• **EXCERTO PARA LEITURA**:
_ _ _

Verificou-se na Europa, na segunda
metade do século XIX, um aumento da população, que passou de 266 milhões de
habitantes, em 1850, para cerca de 400 milhões, em 1900. Esse aumento
condicionou uma intensa emigração europeia para outros continentes (30
milhões).
A par do surto demográfico,
verificaram-se importantes transformações económicas na agricultura, no
comércio e na indústria.
No plano agrícola processou-se uma
modernização técnica, uma larga utilização de adubos que provocou o aumento
da produção. Por outro lado, em certas regiões, definiu-se uma especialização.
No plano comercial modificou-se,
amplamente, a geografia comercial do mundo e, na medida em que a Europa se
tornou a fábrica do mundo, novas correntes apareceram, quer no comércio
interno, quer no comércio internacional.
Particularmente relevante foi o
que se passou na economia industrial. De facto, verificou-se a concentração
industrial, que substituiu o grande número de oficinas por um número
relativamente reduzido de fábricas; a concentração geográfica, com o reagrupamento
em certas regiões favoráveis. Daí o aumento da produção, que tomou o caráter
de uma produção em massa e em série. Por outro lado, ao nível do trabalho
operário, intensificou-se a divisão técnica.
No campo científico, as conceções
mecanicistas foram ultrapassadas: a termodinâmica mostrava a unidade e
conversibilidade existente entre todas as formas de energia; a química orgânica
ligara os fenómenos físico-químicos aos fisiológicos; as conceções
transformistas generalizavam-se, verificando-se que tudo no mundo tinha uma
história, desde os corpos celestes até à crosta terrestre, às espécies
biológicas, às estruturas sociais, aos idiomas e aos princípios jurídicos.
Esta conceção de um mundo todo explicável cientificamente e em constante
transformação refletiu-se no aparecimento da filosofia da história e afetou
as crenças religiosa muito mais profundamente do que o mecanicismo.

_ _ _

• **DADOS**:
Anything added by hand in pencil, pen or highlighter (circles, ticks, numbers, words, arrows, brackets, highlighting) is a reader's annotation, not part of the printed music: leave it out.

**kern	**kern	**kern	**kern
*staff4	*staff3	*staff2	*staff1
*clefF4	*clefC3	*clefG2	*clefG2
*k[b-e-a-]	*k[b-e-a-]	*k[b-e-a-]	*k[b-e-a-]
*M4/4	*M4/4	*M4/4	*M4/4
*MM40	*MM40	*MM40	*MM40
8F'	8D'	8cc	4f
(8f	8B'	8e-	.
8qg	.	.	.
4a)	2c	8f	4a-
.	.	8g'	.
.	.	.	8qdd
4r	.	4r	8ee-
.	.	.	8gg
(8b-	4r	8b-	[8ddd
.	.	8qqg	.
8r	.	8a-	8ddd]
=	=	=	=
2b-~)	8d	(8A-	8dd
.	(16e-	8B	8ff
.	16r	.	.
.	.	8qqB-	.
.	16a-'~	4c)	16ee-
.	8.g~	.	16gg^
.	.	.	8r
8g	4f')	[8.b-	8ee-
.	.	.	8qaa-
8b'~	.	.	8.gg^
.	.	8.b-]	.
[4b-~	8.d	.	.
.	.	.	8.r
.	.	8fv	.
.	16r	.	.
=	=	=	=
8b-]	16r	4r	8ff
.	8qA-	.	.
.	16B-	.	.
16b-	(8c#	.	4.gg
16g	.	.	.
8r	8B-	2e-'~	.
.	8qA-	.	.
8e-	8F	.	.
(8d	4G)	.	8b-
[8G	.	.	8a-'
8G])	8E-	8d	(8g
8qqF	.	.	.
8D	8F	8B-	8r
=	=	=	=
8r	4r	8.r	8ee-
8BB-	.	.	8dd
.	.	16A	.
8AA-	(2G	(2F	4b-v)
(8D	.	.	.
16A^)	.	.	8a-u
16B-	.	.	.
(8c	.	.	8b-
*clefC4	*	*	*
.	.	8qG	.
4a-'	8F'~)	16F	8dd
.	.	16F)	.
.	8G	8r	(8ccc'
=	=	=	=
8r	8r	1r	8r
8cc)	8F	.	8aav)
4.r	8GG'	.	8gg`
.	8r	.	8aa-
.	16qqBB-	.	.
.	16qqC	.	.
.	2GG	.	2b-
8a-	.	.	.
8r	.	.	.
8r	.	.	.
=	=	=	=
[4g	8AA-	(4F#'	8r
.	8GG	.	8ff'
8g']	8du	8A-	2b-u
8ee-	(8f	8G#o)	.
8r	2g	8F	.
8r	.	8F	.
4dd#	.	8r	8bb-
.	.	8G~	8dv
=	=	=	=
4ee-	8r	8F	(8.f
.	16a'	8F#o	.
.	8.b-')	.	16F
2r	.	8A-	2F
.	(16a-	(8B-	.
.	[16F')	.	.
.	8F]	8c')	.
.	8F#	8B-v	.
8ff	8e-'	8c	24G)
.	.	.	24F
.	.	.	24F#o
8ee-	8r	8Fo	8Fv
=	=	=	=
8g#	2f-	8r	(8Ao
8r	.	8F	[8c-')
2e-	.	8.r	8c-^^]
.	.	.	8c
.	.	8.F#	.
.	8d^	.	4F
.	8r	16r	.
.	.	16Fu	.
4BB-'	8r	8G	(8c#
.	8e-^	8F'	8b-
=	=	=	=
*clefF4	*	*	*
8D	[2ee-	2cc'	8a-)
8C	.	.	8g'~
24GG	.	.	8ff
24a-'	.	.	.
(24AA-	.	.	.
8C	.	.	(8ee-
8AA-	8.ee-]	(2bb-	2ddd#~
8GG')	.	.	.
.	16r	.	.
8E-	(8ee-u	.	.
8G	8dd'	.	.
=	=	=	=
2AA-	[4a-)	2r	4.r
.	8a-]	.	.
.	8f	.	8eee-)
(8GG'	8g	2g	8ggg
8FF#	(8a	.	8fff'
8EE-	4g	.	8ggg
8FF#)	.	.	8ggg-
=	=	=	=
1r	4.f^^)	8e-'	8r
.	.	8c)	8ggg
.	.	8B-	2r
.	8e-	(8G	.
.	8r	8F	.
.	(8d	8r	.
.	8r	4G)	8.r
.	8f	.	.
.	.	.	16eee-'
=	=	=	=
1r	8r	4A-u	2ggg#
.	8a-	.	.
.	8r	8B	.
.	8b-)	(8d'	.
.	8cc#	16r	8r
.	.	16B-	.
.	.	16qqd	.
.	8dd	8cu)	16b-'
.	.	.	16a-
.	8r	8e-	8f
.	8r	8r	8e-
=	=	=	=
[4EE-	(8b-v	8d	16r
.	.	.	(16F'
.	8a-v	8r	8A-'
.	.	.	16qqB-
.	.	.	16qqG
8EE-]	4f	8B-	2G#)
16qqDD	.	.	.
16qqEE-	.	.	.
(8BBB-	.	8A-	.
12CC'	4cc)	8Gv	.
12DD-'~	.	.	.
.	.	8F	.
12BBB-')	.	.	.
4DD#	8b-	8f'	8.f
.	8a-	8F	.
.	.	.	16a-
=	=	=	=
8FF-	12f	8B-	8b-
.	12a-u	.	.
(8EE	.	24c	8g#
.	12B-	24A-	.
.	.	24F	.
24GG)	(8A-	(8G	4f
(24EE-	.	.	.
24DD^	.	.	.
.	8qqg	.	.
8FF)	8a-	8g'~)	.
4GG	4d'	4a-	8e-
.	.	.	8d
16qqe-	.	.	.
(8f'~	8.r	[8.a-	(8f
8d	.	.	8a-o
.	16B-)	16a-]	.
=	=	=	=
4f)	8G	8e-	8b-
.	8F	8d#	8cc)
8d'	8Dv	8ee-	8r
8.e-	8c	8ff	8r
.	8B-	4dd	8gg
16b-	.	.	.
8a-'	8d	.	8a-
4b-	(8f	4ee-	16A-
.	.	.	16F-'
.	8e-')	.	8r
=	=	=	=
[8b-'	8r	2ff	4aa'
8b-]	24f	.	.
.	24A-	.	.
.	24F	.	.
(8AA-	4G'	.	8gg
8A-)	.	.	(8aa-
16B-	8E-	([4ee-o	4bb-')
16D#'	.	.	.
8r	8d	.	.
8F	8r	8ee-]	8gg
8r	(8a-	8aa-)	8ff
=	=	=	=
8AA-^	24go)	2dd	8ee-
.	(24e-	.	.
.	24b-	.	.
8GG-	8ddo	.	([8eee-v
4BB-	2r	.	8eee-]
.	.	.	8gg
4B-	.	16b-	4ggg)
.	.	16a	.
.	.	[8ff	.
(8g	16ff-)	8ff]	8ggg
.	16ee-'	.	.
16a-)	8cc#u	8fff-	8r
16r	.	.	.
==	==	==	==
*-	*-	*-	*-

_ _ _

• **O SEU OBJETIVO**:
Transcreva, do excerto sobre a Europa do século XIX, o trecho que vai desde "No plano comercial" até "no comércio internacional.", ambos incluídos.

• **RESULTADO DO EXERCÍCIO**:
No plano comercial modificou-se,
amplamente, a geografia comercial do mundo e, na medida em que a Europa se
tornou a fábrica do mundo, novas correntes apareceram, quer no comércio
interno, quer no comércio internacional.